◆ **Aim of the task**: Exactly the lines below starting at the line with "middle mcp: (368, 261)" and ending at the line with "pinky tip: (154, 198)" are wanted, with both ends included. Leave out the pictures and add no other lines.

◆ **Given records**:

=-=-=-=-=

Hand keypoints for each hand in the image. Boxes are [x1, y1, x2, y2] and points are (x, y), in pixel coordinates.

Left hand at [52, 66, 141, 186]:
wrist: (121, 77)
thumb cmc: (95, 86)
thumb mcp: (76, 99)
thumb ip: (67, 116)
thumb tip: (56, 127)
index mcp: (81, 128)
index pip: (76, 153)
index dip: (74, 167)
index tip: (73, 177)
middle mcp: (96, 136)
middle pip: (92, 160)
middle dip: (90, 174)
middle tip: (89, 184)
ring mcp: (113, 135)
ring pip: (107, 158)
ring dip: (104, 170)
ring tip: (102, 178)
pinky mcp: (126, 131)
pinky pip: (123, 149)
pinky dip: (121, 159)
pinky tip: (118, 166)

=-=-=-=-=

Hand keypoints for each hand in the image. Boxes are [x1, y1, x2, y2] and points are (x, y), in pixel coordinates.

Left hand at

=-=-=-=-=

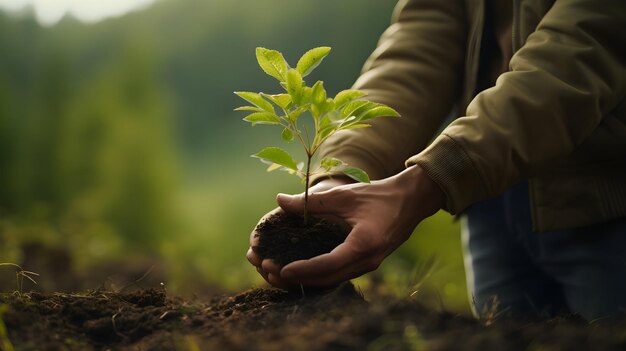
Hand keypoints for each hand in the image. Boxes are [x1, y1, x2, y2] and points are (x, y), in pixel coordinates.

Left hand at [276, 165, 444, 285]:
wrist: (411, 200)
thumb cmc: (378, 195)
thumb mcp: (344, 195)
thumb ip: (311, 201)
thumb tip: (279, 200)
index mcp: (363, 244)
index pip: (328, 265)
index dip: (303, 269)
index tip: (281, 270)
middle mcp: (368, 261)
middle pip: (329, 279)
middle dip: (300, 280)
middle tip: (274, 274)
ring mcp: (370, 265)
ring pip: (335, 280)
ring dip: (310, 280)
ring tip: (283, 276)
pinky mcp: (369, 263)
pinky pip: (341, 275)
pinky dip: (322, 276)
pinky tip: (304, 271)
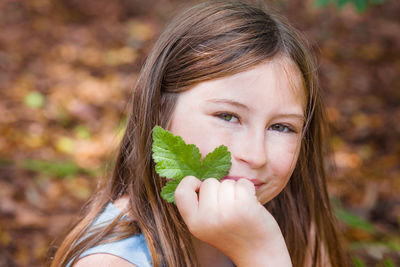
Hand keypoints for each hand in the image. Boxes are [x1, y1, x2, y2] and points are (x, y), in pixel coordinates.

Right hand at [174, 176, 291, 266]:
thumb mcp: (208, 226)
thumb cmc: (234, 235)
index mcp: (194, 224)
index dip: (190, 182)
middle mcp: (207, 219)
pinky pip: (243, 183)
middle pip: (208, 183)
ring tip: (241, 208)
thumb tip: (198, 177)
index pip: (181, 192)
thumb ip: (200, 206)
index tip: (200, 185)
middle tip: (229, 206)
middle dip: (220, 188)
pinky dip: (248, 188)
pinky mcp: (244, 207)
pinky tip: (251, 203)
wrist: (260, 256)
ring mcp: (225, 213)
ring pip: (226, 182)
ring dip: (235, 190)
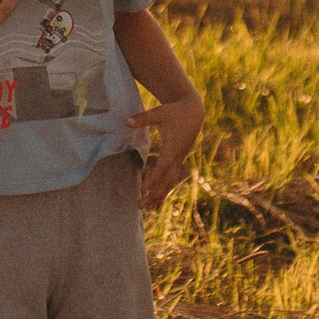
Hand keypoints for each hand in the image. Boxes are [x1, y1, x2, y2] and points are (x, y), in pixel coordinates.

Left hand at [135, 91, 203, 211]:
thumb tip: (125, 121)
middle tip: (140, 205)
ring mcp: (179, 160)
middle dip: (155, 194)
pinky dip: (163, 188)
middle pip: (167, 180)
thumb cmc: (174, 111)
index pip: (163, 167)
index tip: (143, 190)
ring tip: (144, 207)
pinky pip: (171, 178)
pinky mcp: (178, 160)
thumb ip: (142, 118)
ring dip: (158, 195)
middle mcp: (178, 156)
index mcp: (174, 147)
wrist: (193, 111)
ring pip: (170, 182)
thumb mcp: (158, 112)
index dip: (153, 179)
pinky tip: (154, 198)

=-=-=-=-=

◆ **Result of this exercise**:
middle mcp: (368, 261)
middle pip: (329, 279)
middle dip: (300, 280)
middle tip: (274, 274)
ring mcp: (370, 265)
ring pip: (335, 280)
ring dip: (310, 280)
ring tip: (283, 276)
pinky mcp: (369, 263)
pinky pip: (341, 275)
pinky dip: (322, 276)
pinky tip: (304, 271)
Hand keypoints for each hand in the image. Boxes are [x1, y1, x2, y2] and points are (x, y), in pixel coordinates.

Right hand at [174, 176, 291, 266]:
thumb mcp: (208, 226)
thumb cmc: (234, 235)
index mcp: (194, 224)
index dip: (190, 182)
middle mcp: (207, 219)
pinky pip: (243, 183)
middle pip: (208, 183)
ring tip: (241, 208)
thumb tip: (198, 177)
index pip: (181, 192)
thumb ip: (200, 206)
index tip: (200, 185)
middle tip: (229, 206)
middle dip: (220, 188)
pinky dip: (248, 188)
pinky mcp: (244, 207)
pinky tip: (251, 203)
wrist: (260, 256)
ring mcp: (225, 213)
ring pip: (226, 182)
ring dip: (235, 190)
Hand keypoints for each hand in the image. Boxes are [x1, y1, x2, y2] and points are (x, y), in pixel coordinates.

Left hand at [135, 91, 203, 211]:
thumb tip: (125, 121)
middle tip: (140, 205)
ring mcp: (179, 160)
middle dip: (155, 194)
pinky dip: (163, 188)
middle pip: (167, 180)
thumb cmc: (174, 111)
index pip: (163, 167)
index tip: (143, 190)
ring tip: (144, 207)
pinky pip: (171, 178)
pinky mcp: (178, 160)
thumb ip: (142, 118)
ring dip: (158, 195)
middle mcp: (178, 156)
index mcp: (174, 147)
wrist: (193, 111)
ring pip: (170, 182)
thumb mcp: (158, 112)
index dip: (153, 179)
pinky tip: (154, 198)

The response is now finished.